Text provided ::

Israel Strikes Gaza in Response to Rocket Fire: Reports

Jared Kushner will solve all of this. Photo: Jack Guez/AFP/Getty Images

One of the central points of contention in the Israel-Palestine conflict is the status of Jerusalem. The eastern part of the city lies outside of Israel’s original borders, and only became a part of the Jewish state after the Israeli military captured and annexed it in 1967. The ancient municipality is, of course, home to sites sacred to Jews, Muslims, and Christians alike. Thus, the Palestinian leadership would like the city to be divided — and for East Jerusalem to become the capital of a future Palestinian state. The Israeli government would prefer to maintain sovereignty over the whole thing.

For decades, the White House has refused to take a side in this dispute, so as to maintain the (obviously false) pretense that it is a neutral arbiter in the conflict. Therefore, the U.S. has refused to recognize Jerusalem as Israel’s capital, and maintains its embassy in Tel Aviv.

Data extracts ::
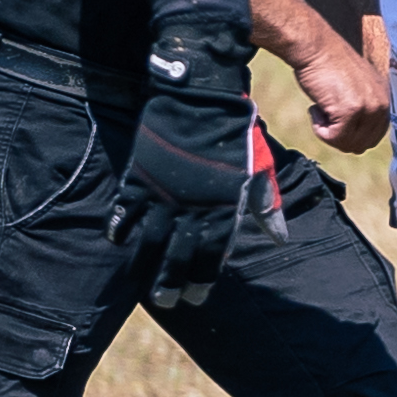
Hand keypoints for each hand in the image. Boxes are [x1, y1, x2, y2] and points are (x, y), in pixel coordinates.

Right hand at [107, 73, 252, 311]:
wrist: (204, 95)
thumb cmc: (236, 132)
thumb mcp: (257, 170)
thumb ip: (265, 206)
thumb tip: (280, 237)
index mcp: (223, 206)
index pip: (213, 254)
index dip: (203, 277)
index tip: (197, 295)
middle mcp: (193, 207)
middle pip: (179, 256)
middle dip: (172, 282)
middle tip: (168, 301)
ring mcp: (164, 193)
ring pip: (151, 241)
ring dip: (147, 267)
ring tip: (145, 287)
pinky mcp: (141, 175)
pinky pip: (126, 209)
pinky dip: (120, 226)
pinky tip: (116, 241)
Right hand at [285, 20, 392, 152]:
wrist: (316, 48)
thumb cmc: (327, 64)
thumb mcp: (355, 87)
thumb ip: (363, 108)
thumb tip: (357, 137)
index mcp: (384, 98)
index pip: (375, 136)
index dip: (352, 135)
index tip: (336, 123)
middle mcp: (382, 103)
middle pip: (363, 144)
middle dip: (340, 137)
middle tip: (325, 117)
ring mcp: (368, 107)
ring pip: (349, 144)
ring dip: (329, 133)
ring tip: (321, 109)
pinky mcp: (351, 110)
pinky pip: (335, 138)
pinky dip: (319, 129)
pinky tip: (316, 108)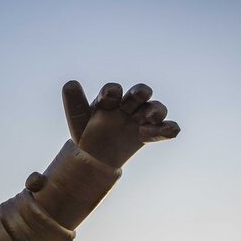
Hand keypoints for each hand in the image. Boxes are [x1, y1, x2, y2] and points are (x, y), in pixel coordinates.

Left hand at [62, 80, 179, 167]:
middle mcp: (128, 105)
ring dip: (155, 110)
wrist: (96, 157)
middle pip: (139, 92)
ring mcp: (141, 119)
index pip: (113, 90)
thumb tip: (70, 83)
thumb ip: (74, 101)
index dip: (110, 92)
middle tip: (137, 96)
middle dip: (139, 92)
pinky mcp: (151, 133)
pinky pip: (166, 128)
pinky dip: (170, 129)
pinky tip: (170, 131)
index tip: (106, 101)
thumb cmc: (88, 131)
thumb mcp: (79, 117)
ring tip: (148, 118)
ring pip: (156, 108)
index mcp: (110, 99)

Task objective ::
Answer these questions from the text about Jerusalem:
1. In what year did the Israeli military capture and annex East Jerusalem?
2. What does the Palestinian leadership want East Jerusalem to become?
3. In which city does the U.S. keep its embassy?

Answer to this problem ::
1. 1967
2. The capital of a future Palestinian state
3. Tel Aviv